Chief Justice Gertrude Sackey Torkornoo (right) administering the oath of the legal profession
Chief Justice Gertrude Sackey Torkornoo (right) administering the oath of the legal profession

182 Lawyers called to the Bar

A hundred and eighty-two newly qualified lawyers have been inducted into the legal profession, with a call on them not to take shortcuts in the pursuit of justice for their clients. 


The Chief Justice, Justice Gertrude Sackey Torkornoo, who made the call at the Accra International Conference Centre in Accra last Saturday, said this would help increase the competence in the legal profession.  

“You cannot take shortcuts or assume that the rights and interests of those you serve can be rescued without proper preparation. “The legal profession demands a high level of expertise and we owe a debt to put in all the preparatory hard work, and seek assistance where necessary, in order to deliver quality justice,” the Chief Justice said at the mini call to the bar. 


The call is pursuant to section seven of the Legal Profession Act, 1960 (Act 32) which states that “The General Legal Council shall from time to time hold formal meetings at which duly qualified applicants shall be enrolled and called to the bar, but the Council may at their discretion dispense with the formalities under this section in any particular case”.

The event was witnessed by friends, family and well-wishers of the inductees. Among them was Gifty Afenyi-Dadzie, a Ghanaian journalist and media practitioner.

The inductees also included social media influencer, Elorm Ababio, popularly known as Ama Govina, who was denied entry to the bar on two occasions by the General Legal Council following a complaint about her “conduct”.

Justice Torkornoo led the new lawyers to take the oath of the legal profession and also declare an undertaking that enjoins them to practise the profession in accordance with the prescribed code of conduct and rules.

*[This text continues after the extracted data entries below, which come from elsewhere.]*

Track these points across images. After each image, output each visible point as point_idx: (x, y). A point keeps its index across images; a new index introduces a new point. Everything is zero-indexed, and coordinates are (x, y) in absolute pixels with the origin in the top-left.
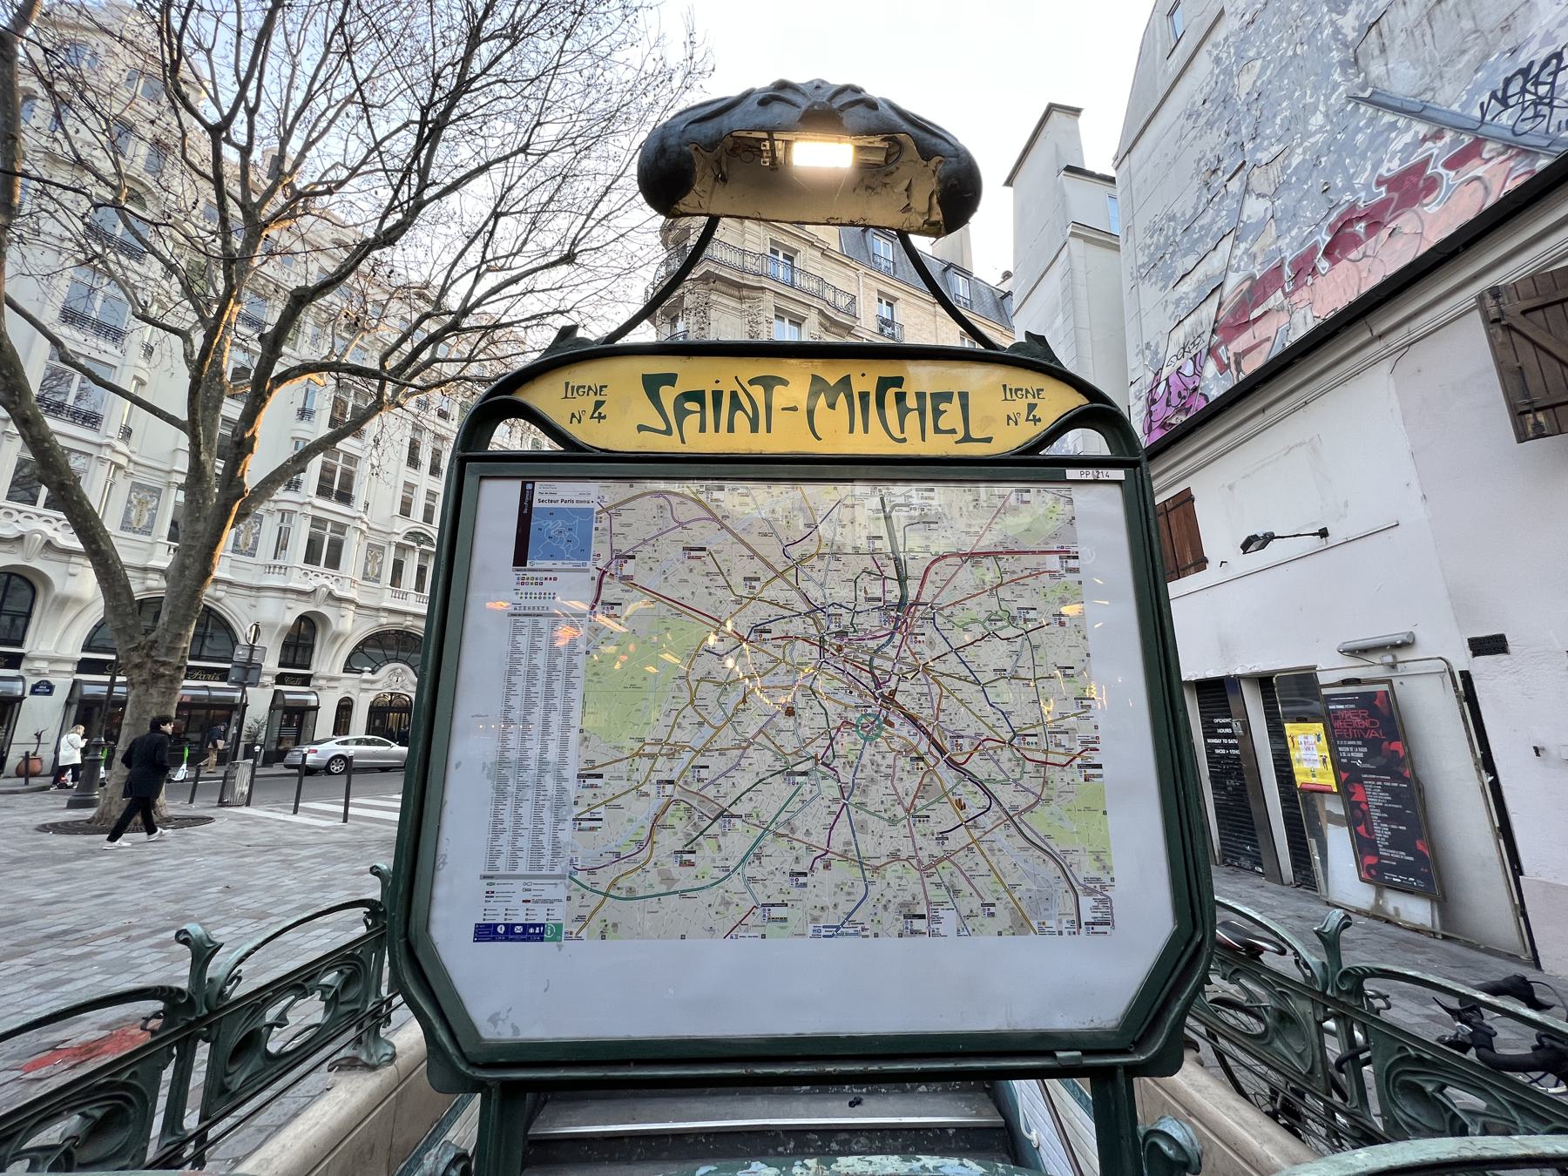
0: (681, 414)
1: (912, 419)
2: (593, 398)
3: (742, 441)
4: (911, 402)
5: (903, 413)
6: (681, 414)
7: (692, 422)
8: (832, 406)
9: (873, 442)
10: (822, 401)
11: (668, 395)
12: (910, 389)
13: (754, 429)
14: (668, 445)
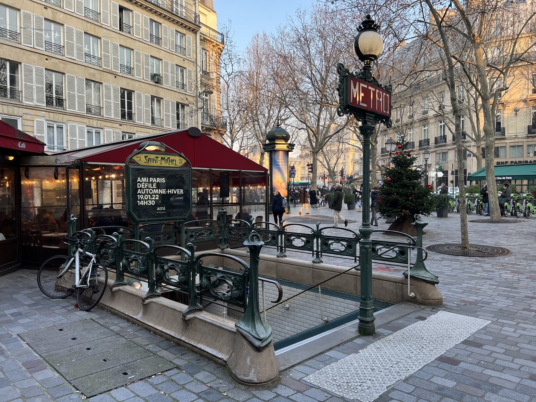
0: (149, 161)
6: (149, 161)
7: (150, 162)
11: (147, 158)
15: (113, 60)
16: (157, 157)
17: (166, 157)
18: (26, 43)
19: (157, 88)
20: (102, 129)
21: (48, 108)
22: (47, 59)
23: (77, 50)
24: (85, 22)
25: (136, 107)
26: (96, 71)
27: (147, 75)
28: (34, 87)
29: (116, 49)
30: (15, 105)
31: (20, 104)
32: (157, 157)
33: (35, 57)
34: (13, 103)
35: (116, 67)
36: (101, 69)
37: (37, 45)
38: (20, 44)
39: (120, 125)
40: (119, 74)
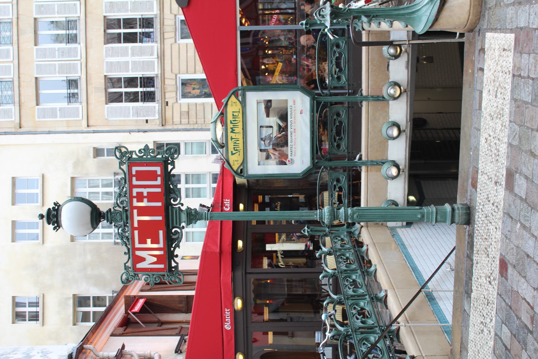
0: (237, 150)
1: (236, 119)
2: (235, 162)
3: (241, 142)
4: (234, 119)
5: (235, 121)
6: (237, 150)
7: (238, 149)
8: (235, 130)
10: (234, 131)
11: (234, 152)
12: (232, 119)
13: (238, 140)
14: (242, 152)
16: (232, 139)
17: (230, 126)
18: (76, 11)
30: (162, 24)
31: (158, 18)
32: (232, 139)
34: (159, 26)
38: (79, 17)
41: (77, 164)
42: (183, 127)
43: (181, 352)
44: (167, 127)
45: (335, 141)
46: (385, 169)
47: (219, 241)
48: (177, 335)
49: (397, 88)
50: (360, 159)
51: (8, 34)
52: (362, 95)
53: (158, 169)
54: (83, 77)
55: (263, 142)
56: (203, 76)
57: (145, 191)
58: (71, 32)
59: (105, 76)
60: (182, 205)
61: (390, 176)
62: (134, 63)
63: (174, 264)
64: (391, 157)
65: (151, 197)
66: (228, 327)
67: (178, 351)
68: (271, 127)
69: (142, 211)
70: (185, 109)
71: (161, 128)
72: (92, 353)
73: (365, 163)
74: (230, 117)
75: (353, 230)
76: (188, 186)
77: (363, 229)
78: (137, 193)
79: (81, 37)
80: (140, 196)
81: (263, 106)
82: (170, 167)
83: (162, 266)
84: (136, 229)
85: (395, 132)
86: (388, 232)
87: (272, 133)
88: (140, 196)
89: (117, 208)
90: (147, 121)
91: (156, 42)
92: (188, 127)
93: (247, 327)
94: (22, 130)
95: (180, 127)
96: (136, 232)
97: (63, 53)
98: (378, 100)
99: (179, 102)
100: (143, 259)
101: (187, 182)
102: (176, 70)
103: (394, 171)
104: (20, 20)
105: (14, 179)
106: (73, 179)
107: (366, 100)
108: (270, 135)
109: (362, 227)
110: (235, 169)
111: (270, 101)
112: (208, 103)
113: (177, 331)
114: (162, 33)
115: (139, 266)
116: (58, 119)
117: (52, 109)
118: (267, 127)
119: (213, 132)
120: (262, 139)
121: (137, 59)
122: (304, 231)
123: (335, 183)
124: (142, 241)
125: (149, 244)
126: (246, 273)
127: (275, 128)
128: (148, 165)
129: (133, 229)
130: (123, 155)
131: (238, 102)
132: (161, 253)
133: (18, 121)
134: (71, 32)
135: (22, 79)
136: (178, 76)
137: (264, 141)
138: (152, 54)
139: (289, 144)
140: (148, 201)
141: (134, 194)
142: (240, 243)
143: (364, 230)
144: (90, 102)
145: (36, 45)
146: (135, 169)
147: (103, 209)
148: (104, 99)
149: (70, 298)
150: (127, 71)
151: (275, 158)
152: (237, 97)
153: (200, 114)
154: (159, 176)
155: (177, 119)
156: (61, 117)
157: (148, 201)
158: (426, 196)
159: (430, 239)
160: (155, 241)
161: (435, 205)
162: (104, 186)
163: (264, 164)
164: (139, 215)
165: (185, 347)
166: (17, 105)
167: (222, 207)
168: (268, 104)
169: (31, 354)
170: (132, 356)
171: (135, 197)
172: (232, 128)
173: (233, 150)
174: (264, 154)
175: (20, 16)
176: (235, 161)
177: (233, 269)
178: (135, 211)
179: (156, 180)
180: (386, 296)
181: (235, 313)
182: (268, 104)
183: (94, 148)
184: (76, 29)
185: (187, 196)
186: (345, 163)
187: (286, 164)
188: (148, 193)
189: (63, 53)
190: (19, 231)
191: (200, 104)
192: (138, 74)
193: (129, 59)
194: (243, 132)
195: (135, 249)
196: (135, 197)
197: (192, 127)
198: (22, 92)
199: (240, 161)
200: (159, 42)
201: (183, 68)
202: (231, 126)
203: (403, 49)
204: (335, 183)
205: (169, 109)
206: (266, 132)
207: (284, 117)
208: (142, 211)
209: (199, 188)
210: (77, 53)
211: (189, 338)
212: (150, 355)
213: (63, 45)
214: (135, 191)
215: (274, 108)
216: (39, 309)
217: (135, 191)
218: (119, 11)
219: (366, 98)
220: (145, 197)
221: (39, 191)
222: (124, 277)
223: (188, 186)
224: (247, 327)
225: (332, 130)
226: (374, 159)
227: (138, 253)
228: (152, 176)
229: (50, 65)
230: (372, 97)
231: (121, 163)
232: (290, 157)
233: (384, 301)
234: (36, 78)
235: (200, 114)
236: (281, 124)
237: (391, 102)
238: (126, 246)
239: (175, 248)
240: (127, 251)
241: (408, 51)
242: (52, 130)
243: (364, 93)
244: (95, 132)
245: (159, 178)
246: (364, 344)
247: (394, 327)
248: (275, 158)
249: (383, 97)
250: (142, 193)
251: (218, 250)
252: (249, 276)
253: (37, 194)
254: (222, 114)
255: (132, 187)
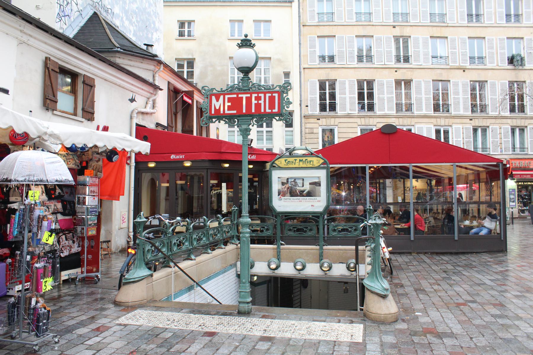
3: (293, 166)
9: (305, 166)
11: (287, 161)
12: (308, 160)
15: (462, 55)
16: (296, 160)
17: (304, 159)
19: (517, 72)
20: (451, 126)
21: (397, 115)
22: (396, 71)
23: (423, 55)
24: (430, 28)
25: (489, 97)
26: (443, 70)
27: (502, 61)
28: (386, 98)
29: (464, 43)
30: (370, 117)
31: (374, 115)
32: (296, 160)
33: (386, 72)
35: (464, 61)
36: (448, 67)
37: (388, 61)
38: (374, 64)
39: (471, 120)
40: (467, 67)
41: (279, 61)
42: (303, 130)
43: (157, 127)
44: (303, 119)
45: (294, 228)
46: (275, 260)
47: (228, 151)
48: (168, 124)
49: (328, 269)
50: (282, 244)
51: (363, 19)
52: (324, 245)
53: (276, 110)
54: (336, 66)
55: (293, 180)
56: (336, 142)
57: (262, 102)
58: (365, 58)
59: (336, 80)
60: (253, 126)
61: (270, 264)
62: (345, 98)
63: (214, 120)
64: (282, 264)
65: (258, 106)
66: (173, 157)
67: (158, 125)
68: (303, 186)
69: (249, 100)
70: (315, 131)
71: (303, 115)
72: (157, 69)
73: (278, 247)
74: (309, 159)
75: (235, 239)
76: (265, 132)
77: (236, 245)
78: (261, 97)
79: (361, 65)
80: (258, 98)
81: (317, 180)
82: (277, 118)
83: (213, 112)
84: (238, 96)
85: (299, 267)
86: (233, 262)
87: (299, 187)
88: (258, 98)
89: (251, 84)
90: (307, 106)
91: (359, 113)
92: (303, 133)
93: (172, 169)
94: (302, 27)
95: (303, 128)
96: (235, 96)
97: (351, 53)
98: (320, 256)
99: (320, 127)
100: (217, 100)
101: (267, 132)
102: (340, 125)
103: (273, 266)
104: (372, 26)
105: (270, 21)
106: (270, 58)
107: (320, 248)
108: (298, 185)
109: (237, 245)
110: (276, 162)
111: (320, 185)
112: (319, 146)
113: (170, 124)
114: (364, 117)
115: (214, 98)
116: (309, 50)
117: (315, 46)
118: (303, 184)
119: (299, 148)
120: (295, 180)
121: (348, 100)
122: (235, 207)
123: (266, 228)
124: (230, 100)
125: (227, 104)
126: (207, 169)
127: (302, 189)
128: (279, 103)
129: (238, 94)
130: (285, 88)
131: (319, 164)
132: (222, 112)
133: (307, 24)
134: (365, 58)
135: (334, 27)
136: (337, 127)
137: (294, 181)
138: (350, 110)
139: (292, 198)
140: (255, 104)
141: (260, 95)
142: (227, 165)
143: (235, 246)
144: (320, 69)
145: (356, 36)
146: (276, 95)
147: (250, 75)
148: (322, 79)
149: (193, 56)
150: (340, 94)
151: (282, 189)
152: (323, 164)
153: (312, 141)
154: (272, 111)
155: (308, 126)
156: (310, 51)
157: (255, 104)
158: (256, 288)
159: (229, 289)
160: (229, 108)
161: (251, 291)
162: (265, 78)
163: (278, 181)
164: (246, 97)
165: (160, 129)
166: (318, 24)
167: (251, 154)
168: (318, 184)
169: (158, 32)
170: (155, 95)
171: (258, 95)
172: (302, 160)
173: (288, 161)
174: (285, 181)
175: (374, 27)
176: (281, 162)
177: (210, 161)
178: (249, 95)
179: (269, 109)
180: (192, 260)
181: (181, 161)
182: (318, 184)
183: (290, 72)
184: (366, 62)
185: (258, 132)
186: (279, 234)
187: (279, 195)
188: (261, 103)
189: (351, 53)
190: (236, 24)
191: (318, 141)
192: (338, 101)
193: (348, 95)
194: (299, 168)
195: (224, 95)
196: (258, 95)
197: (303, 135)
198: (326, 27)
199: (281, 166)
200: (359, 115)
201: (342, 130)
202: (304, 160)
203: (353, 273)
204: (266, 228)
205: (315, 120)
206: (300, 182)
207: (309, 194)
208: (249, 100)
209: (263, 140)
210: (351, 62)
211: (166, 132)
212: (156, 107)
213: (356, 53)
214: (262, 95)
215: (315, 188)
216: (186, 37)
217: (262, 95)
218: (378, 90)
219: (321, 248)
220: (258, 102)
221: (262, 37)
222: (206, 88)
223: (265, 132)
224: (172, 169)
225: (300, 226)
226: (281, 253)
227: (222, 97)
228: (272, 106)
229: (343, 45)
230: (322, 252)
231: (280, 86)
232: (283, 198)
233: (189, 259)
234: (335, 36)
235: (312, 141)
236: (305, 192)
237: (318, 264)
238: (227, 89)
239: (224, 121)
240: (223, 90)
241: (352, 276)
242: (302, 46)
243: (325, 247)
244: (300, 72)
245: (270, 111)
246: (161, 244)
247: (172, 264)
248: (282, 189)
249: (322, 260)
250: (261, 100)
251: (222, 151)
252: (205, 171)
253: (260, 36)
254: (312, 154)
255: (265, 94)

Present at the event were the Deputy Attorney-General and Minister of Justice, Diana Asonaba Dapaah; the President of the Ghana Bar Association, Yaw Acheampong Boafo; the Director of the Ghana School of Law (GSL), Barima Yaw Kodie Oppong, and other superior court judges. 


The Chief Justice explained that developing nations were facing unprecedented challenges such as unbridled mining of farm lands, forests and global warming. These challenges, she said, required the wisdom, resilience and understanding of lawyers on how to translate the legal norms they had learnt in constitutional law, contract, tort, criminal law, intellectual property and apply them to the factual situations of human interaction with technology.

She said even more challenging were the rapid advancements in technology, shifting societal norms and global interconnectedness which were reshaping the manner in which the law must be understood to deliver justice.

Justice Torkornoo, therefore, urged the lawyers to apply research and knowledge to express themselves and guide those who looked to them in their role as guardians of the rule of law.

“As legal professionals, we must ensure that these situations do not move us from the coherence, harmony, protectiveness and principle-based structure of the law.  Our contributions should help build up society, not tear it apart,” she said.

Speaking on the law and legal profession, the Chief Justice urged the newly qualified lawyers to approach their work with a profound sense of duty and responsibility. “Let your actions reflect not merely your ambitions, but also serve as a testament to the sacrifices of those who paved the way for the progress of the legal profession.

“A generation from now, I am confident that the names that have been called today will become the names that inspire another batch of new lawyers,” she added. Speaking to the media after joining the bar, Mrs Afenyi-Dadzie said the knowledge acquired would enhance her contribution towards the country’s democracy.

The former member of the Council of State, who commenced her legal education at the University of London and continued her post call at the Ghana School of Law, said at her age, the journey to joining the bar had been difficult.

Mrs Afenyi-Dadzie urged the public not to abandon their dreams, adding: “When you think you’re failing, persevere and God will see you through. “For me this is the doing of the lord and it’s marvelous in our sight,” she said.